**SET TASKS**:
[A] List each improvement that the Triton Resource status page says the login node upgrade will bring.
[B] On the Triton Resource status page, on what date are the replacement node and the additional new node scheduled to ship?
[C] Using the Triton Resource status page, explain how the upgrade is expected to improve support response times for outages.

**TEXT SECTION**:
Skip navigation links
Friday, November 20th 2009 09:43:01 PM PST
tcc-3-71.local
The Triton Resource provides easily accessible, affordable, high-performance and data-intensive compute resources to UCSD researchers, faculty, affiliates, government and commercial partners through innovative, locally supported, scalable hardware and software over multiple 10-gigabit networks extending from campus laboratories to the UC network, California, and the US.
Update (3:00 p.m. Friday, Nov. 20): Login Node Replacement
The ordered replacement node, plus an additional new node, are scheduled to ship Monday, Nov. 23. We hope to have them installed by late next week. This upgrade will double our capacity on the login service, provide better front end server hardware, and improve support response times for dealing with outages by increasing remote accessiblity to admins. In the meantime, the temporary node will continue to serve, and we'll keep a close watch to ensure the greatest possible availability for users.
Update (10:00 a.m. Friday, Nov. 13): Login Node Failure
There appears to be a hardware issue with the login node. The node will not boot from the network. A temporary replacement node was installed and activated prior to 10 a.m. today.

(A block of data)

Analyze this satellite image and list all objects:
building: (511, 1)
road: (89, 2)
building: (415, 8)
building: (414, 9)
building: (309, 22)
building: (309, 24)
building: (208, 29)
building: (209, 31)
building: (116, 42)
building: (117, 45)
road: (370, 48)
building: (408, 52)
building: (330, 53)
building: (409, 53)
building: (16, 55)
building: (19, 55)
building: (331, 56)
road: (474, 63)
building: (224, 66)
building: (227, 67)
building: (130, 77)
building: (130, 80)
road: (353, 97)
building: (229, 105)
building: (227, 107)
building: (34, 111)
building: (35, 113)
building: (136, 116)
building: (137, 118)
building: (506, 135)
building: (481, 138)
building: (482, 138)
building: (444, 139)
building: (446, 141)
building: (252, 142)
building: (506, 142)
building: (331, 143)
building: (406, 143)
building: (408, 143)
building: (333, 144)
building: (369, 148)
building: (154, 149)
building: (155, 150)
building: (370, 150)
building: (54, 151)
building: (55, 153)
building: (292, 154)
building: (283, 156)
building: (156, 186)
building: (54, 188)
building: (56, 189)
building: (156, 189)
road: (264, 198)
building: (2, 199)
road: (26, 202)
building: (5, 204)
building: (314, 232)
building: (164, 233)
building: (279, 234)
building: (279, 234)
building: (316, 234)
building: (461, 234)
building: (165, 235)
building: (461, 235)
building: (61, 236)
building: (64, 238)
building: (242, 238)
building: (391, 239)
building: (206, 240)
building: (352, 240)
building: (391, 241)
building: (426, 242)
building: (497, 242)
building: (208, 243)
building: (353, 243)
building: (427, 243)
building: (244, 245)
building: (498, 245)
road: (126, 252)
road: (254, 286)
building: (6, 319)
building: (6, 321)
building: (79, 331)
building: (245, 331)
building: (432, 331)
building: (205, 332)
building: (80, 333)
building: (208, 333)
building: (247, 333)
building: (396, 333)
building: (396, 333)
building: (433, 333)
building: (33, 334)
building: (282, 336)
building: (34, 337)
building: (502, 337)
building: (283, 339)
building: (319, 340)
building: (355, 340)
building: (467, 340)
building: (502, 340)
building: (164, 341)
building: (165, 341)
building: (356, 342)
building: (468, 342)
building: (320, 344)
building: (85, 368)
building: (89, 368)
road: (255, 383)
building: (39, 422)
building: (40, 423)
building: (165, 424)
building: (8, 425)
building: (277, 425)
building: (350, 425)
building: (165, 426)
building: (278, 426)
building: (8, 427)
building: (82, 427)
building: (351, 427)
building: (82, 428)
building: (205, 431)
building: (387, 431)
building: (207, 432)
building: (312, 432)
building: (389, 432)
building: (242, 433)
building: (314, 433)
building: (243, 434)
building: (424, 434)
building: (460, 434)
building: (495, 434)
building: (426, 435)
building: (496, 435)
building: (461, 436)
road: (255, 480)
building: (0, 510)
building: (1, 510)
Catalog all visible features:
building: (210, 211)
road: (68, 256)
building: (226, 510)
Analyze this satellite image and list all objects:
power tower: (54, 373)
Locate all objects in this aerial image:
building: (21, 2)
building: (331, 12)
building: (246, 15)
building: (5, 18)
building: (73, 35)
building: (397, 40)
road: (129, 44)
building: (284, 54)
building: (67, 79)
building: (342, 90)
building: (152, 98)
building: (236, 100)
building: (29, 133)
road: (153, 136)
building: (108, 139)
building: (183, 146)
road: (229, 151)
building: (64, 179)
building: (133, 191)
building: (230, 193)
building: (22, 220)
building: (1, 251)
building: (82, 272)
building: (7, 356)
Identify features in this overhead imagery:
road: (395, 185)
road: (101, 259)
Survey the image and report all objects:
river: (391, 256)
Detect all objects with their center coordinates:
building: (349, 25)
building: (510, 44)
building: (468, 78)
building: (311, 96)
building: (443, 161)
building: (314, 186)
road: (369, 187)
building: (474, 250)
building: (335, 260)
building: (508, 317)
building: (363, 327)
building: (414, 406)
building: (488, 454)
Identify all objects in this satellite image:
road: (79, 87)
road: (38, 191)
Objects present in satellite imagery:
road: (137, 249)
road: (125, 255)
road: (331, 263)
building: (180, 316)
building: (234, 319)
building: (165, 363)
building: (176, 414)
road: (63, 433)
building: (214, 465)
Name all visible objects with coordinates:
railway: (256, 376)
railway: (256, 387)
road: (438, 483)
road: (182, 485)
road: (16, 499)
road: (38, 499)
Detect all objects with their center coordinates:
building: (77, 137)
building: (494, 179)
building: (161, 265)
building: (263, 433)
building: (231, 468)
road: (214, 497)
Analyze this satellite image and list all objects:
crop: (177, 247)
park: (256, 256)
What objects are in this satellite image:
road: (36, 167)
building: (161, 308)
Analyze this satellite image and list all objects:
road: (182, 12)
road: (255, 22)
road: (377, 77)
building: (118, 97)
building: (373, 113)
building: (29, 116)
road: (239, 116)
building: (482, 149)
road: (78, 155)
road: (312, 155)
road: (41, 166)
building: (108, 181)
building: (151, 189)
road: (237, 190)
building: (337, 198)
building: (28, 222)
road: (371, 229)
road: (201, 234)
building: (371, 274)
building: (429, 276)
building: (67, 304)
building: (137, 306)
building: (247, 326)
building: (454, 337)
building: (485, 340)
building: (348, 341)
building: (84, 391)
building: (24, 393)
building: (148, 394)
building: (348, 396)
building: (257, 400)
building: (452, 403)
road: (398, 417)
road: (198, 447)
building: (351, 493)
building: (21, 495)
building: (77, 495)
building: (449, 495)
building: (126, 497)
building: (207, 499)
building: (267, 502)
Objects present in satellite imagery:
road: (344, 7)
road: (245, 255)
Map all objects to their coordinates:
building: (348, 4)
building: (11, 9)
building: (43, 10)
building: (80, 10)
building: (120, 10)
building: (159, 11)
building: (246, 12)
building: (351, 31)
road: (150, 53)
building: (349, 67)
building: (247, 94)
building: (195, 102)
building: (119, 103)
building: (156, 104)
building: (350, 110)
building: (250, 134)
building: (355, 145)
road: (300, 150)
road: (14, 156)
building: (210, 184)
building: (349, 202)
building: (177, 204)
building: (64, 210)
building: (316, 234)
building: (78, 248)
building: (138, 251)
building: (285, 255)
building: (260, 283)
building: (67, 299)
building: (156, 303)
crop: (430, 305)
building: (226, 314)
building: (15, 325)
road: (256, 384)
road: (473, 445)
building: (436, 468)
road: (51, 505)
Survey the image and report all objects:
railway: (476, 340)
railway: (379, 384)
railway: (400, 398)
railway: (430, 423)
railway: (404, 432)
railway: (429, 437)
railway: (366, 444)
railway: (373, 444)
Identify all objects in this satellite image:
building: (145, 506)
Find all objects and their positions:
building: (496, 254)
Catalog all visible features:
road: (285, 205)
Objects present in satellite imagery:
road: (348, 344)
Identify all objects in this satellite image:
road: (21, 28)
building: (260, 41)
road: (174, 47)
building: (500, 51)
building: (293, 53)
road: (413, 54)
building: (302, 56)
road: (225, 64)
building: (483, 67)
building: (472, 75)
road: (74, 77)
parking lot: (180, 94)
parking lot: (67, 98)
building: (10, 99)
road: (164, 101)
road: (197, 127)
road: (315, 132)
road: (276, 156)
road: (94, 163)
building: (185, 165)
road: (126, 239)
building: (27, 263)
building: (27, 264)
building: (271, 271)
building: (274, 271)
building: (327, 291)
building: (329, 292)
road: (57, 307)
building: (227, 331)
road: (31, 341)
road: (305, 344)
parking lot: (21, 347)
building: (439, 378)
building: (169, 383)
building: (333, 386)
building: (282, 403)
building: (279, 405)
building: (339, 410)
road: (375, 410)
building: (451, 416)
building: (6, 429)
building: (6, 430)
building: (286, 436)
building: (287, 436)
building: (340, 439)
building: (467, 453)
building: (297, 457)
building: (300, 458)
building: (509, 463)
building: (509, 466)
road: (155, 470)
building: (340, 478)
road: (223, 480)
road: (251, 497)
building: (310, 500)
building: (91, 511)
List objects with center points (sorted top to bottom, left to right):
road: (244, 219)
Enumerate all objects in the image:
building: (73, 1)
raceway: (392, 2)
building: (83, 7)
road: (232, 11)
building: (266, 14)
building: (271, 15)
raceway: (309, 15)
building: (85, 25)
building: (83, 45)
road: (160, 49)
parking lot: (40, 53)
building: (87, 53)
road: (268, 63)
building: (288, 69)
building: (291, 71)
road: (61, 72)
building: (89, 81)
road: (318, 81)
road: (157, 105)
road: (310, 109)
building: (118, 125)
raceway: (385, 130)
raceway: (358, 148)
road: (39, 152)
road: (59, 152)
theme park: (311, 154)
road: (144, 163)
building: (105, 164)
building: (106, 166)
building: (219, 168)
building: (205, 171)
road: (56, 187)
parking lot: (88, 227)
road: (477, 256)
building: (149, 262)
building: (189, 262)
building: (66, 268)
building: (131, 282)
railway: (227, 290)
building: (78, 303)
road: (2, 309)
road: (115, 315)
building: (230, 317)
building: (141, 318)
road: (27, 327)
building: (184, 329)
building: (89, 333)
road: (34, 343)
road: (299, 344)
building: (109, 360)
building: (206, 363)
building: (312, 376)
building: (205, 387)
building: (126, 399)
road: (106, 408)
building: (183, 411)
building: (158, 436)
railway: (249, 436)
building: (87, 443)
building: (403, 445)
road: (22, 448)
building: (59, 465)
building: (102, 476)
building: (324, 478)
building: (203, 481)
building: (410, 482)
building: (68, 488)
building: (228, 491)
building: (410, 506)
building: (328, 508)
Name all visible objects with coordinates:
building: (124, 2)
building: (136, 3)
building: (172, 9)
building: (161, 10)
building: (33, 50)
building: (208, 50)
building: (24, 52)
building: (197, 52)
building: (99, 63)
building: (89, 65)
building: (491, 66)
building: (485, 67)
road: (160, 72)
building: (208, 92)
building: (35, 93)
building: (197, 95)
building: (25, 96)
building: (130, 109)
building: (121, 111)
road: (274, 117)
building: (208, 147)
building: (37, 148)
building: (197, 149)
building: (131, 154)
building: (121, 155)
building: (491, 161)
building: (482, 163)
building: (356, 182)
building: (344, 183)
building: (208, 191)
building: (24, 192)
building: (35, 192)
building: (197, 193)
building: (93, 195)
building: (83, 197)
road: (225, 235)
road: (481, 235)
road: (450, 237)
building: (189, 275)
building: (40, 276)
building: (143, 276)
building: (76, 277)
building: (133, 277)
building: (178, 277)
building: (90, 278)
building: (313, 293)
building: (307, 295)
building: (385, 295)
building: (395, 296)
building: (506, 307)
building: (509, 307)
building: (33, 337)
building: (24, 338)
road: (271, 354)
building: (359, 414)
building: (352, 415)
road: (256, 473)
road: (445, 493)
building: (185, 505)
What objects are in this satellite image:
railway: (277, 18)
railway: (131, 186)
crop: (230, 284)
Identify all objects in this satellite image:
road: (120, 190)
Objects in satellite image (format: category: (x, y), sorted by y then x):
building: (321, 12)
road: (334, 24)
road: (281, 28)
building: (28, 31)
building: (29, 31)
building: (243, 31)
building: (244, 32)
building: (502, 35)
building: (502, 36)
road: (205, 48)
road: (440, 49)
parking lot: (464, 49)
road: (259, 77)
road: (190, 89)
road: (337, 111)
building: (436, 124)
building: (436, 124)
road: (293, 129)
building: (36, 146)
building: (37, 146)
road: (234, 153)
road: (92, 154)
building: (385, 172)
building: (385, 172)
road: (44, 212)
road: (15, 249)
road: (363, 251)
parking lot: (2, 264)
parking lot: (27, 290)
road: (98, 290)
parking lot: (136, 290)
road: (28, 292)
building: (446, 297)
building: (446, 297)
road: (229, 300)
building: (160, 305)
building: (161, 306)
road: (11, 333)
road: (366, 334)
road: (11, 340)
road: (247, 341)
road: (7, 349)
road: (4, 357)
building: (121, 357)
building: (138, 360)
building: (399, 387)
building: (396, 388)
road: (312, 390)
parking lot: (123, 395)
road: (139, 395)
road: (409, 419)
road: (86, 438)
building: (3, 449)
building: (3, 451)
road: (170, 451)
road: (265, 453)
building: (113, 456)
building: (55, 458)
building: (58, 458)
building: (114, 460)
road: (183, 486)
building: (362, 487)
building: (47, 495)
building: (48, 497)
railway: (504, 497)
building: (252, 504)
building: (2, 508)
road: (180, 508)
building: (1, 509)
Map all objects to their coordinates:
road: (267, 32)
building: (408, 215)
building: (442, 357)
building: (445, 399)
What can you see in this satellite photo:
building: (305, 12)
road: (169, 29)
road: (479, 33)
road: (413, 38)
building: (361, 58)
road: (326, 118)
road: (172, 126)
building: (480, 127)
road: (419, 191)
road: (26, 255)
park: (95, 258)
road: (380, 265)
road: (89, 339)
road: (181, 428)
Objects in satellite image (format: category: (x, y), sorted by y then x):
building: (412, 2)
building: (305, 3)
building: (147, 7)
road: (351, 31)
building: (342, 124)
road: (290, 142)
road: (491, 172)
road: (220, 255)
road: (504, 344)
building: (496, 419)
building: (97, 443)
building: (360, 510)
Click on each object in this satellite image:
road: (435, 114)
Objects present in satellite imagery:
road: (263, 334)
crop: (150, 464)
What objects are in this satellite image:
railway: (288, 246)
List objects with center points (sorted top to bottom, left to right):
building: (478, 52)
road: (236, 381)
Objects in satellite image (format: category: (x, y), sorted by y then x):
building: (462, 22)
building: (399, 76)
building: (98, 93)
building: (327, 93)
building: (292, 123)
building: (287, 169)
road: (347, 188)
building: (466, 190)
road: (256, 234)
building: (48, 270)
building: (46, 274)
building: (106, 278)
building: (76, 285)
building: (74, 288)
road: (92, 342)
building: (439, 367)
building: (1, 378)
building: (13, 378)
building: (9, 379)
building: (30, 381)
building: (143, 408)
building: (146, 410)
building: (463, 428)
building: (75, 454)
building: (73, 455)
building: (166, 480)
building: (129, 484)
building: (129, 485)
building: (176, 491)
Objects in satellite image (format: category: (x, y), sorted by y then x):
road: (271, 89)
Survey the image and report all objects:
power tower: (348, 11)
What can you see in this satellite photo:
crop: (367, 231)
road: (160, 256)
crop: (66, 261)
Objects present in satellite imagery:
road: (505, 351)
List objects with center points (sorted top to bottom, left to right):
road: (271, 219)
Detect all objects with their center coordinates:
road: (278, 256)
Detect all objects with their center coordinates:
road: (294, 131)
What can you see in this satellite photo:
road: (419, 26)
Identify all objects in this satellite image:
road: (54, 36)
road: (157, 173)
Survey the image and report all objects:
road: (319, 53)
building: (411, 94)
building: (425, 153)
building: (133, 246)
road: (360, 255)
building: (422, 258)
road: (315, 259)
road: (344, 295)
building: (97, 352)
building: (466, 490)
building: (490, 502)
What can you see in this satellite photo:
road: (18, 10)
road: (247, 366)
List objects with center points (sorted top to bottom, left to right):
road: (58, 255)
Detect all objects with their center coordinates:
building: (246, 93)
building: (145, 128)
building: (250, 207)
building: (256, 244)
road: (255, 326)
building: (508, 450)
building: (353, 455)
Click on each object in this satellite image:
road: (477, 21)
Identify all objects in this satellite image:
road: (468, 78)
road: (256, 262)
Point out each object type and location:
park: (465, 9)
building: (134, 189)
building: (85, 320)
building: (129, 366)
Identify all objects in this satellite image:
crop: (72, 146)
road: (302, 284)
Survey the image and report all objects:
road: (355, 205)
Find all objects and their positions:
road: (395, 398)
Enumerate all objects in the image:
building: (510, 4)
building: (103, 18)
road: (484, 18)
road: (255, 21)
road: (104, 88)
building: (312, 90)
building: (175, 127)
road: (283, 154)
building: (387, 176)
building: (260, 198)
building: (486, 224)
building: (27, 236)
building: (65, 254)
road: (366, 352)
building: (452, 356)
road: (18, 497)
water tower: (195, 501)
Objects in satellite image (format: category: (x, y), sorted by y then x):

**ANSWERS PER TASK**:
[A]
- It will double capacity on the login service.
- It will provide better front end server hardware.
- It will improve support response times for dealing with outages.

[B] Monday, Nov. 23.

[C] The upgrade will improve support response times for dealing with outages by increasing remote accessibility to admins.